*Passage fourni*.
Rien n'a été pensé de plus juste, de plus en accord avec notre monde.

| Tout le reste? De vaines tentatives de rafistolage; un bricolage obscène.
Et le bouddhisme me direz vous? Même ça, nous le passons à la moulinette.

| Dans toute pensée originelle, le monde a été créé pour l'homme. Celui-ci doit soumettre la nature afin d'accéder au rang d'homme divinisé.

| Quelle meilleure confirmation de l'idée que l'homme invente le monde, et, par la pensée, s'en crée une image conforme à son désir d'en être le maître?

| Face à cette idée, l'absolu ne vaut pas un pet de lapin.

Gourdin

| Si tu n'impose pas de toi l'image d'un maître, ne t'attends pas à trouver d'oreilles ouvertes à tes jappements.

| À quoi te sert l'apparence d'un maître aux yeux de tes contemporains, si tu n'as pas la force d'endurer la souffrance le jour ou ils te reprendront leur admiration et leurs suffrages?

| Quel intérêt trouves-tu à duper les benêts?

| Toute main est faite pour tenir un gourdin ou un poignard. Sachant cela, prends bien soin de te choisir des amis manchots si tu n'as pas la force d'endurer la souffrance.

Beuglements

| Si ton nez sait saisir l'odeur du jasmin. Il n'a pas le pouvoir de repousser celle de la pourriture. Fais confiance à ton nez, il enseigne à ton esprit de ne rien ignorer.

| Si tu trouves le monde laid, crève toi un œil. Mais si tu le trouves beau, crève les deux; tu es un benêt.

| Une pensée pondeuse de vérités et de certitudes n'a pas d'autre volonté que d'ajuster le monde à l'humain, jusqu'à ce qu'il lui aille comme un gant Tyrannie de la tentation!!

| Tout me laisse croire que l'humanité, ce monument à la mégalomanie, se dessine telle que je la vois.
Et si je me trompais? C'est sur cette question et sur cette question seulement que repose la survivance de l'humain. Ici, le doute s'installe en garde-fou. Voilà pourquoi on ne peut le bannir de la conscience. Sans lui, l'humanité se livrerait en permanence à une guerre sans merci contre elle même plutôt que de se contenter de ces petites explosions ponctuelles, de ces avant-premières de la catastrophe inlassablement ajournée.

| La conscience de la souffrance, voilà la clé de la survie.

| Quand la pensée se contente de rester à distance, de demeurer dans le giron de la raison, elle perd peu à peu sa substance en rompant avec la vie Et la vie lui rappelle cruellement son échec.
Mensonge du détachement.

| La conscience des degrés de la souffrance, le berceau de la pensée.

| C'est à travers la pensée religieuse que l'homme exprime le mieux sa souffrance, sa blessure. C'est en elle que se fonde l'épaisseur de l'humanité, sa profondeur.

| Si la pensée peut se nourrir du beuglement du saint, elle ne saurait se satisfaire de sa pâle copie, du bêlement du bigot.

| Vous voulez que je vous invente un monde meilleur? Revenez demain.

*Enregistrements extraits*.
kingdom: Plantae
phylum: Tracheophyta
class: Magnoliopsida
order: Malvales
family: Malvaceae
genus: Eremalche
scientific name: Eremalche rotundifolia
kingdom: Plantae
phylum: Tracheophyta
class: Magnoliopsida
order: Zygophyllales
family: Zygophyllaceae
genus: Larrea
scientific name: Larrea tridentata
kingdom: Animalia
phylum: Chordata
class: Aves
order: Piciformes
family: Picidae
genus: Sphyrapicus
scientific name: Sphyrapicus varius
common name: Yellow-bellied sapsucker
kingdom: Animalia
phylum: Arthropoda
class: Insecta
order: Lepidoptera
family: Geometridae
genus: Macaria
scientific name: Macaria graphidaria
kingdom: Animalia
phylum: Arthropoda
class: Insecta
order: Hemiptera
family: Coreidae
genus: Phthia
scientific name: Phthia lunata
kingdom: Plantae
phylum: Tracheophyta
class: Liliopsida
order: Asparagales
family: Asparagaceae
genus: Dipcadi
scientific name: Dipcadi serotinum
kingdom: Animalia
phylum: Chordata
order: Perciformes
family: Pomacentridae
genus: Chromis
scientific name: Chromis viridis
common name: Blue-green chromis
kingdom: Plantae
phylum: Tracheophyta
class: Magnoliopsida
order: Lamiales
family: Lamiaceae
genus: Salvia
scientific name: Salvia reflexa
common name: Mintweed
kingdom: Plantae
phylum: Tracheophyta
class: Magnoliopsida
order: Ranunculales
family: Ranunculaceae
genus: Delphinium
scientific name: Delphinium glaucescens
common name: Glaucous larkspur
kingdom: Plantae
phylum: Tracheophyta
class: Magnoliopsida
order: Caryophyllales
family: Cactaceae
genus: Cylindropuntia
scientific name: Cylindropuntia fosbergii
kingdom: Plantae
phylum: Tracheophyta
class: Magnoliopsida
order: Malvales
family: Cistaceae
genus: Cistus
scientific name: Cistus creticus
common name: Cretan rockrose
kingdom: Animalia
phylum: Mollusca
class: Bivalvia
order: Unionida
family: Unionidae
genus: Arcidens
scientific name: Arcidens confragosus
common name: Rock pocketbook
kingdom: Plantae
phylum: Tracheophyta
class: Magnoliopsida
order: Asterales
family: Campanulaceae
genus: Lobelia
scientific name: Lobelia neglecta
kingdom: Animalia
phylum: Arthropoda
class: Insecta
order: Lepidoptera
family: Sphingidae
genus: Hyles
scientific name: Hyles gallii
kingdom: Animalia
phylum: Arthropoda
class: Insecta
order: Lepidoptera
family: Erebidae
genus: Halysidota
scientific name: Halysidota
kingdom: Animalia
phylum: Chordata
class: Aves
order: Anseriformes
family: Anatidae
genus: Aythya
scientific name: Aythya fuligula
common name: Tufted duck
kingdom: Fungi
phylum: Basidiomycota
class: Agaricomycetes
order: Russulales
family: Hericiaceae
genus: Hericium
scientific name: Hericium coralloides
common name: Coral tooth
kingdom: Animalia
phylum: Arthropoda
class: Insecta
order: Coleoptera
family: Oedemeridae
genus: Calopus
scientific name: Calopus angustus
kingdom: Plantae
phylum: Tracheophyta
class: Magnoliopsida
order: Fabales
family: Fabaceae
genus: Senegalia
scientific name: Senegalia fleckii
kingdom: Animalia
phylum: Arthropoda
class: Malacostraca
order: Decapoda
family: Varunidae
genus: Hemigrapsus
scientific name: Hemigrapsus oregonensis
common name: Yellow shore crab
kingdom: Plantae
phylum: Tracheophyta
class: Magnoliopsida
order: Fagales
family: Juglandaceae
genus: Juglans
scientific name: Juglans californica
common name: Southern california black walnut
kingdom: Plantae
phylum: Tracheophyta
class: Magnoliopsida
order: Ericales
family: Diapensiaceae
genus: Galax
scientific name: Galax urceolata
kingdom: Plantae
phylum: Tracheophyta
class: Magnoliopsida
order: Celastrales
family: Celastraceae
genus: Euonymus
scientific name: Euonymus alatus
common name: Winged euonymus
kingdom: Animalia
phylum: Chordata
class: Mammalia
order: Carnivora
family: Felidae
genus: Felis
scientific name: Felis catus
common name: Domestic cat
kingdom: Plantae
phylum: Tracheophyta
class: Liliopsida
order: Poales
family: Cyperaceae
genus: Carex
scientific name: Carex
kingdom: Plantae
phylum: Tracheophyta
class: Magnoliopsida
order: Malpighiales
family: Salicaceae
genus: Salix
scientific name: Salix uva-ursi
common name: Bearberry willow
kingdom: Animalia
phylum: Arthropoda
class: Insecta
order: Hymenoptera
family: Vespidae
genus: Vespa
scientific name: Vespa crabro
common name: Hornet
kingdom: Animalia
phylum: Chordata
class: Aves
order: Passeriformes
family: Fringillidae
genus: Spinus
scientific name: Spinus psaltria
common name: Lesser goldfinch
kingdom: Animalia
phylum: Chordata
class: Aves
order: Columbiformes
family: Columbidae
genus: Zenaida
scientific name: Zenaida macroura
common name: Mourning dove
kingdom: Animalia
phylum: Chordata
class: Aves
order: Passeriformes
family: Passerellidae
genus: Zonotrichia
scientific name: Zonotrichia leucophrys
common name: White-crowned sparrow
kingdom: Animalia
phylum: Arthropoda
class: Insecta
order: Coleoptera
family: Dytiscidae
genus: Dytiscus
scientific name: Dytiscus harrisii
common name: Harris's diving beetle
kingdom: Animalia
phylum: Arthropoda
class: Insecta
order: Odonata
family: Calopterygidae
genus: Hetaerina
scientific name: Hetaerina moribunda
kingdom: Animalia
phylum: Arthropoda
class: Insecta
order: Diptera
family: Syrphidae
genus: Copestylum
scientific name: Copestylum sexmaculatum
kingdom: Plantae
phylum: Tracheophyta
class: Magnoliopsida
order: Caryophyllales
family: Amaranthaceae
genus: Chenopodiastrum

*Énoncé de l'exercice 1*. Traduisez en anglais la phrase suivante du passage fourni : « La conscience de la souffrance, voilà la clé de la survie. »
*Énoncé de l'exercice 2*. Recopiez mot pour mot la partie des enregistrements qui s'ouvre sur la ligne contenant « common name: Harris's diving beetle » et se poursuit jusqu'à la fin des enregistrements, bornes incluses.

*Solution rédigée 1*. The awareness of suffering: that is the key to survival.

*Solution rédigée 2*.
common name: Harris's diving beetle
kingdom: Animalia
phylum: Arthropoda
class: Insecta
order: Odonata
family: Calopterygidae
genus: Hetaerina
scientific name: Hetaerina moribunda
kingdom: Animalia
phylum: Arthropoda
class: Insecta
order: Diptera
family: Syrphidae
genus: Copestylum
scientific name: Copestylum sexmaculatum
kingdom: Plantae
phylum: Tracheophyta
class: Magnoliopsida
order: Caryophyllales
family: Amaranthaceae
genus: Chenopodiastrum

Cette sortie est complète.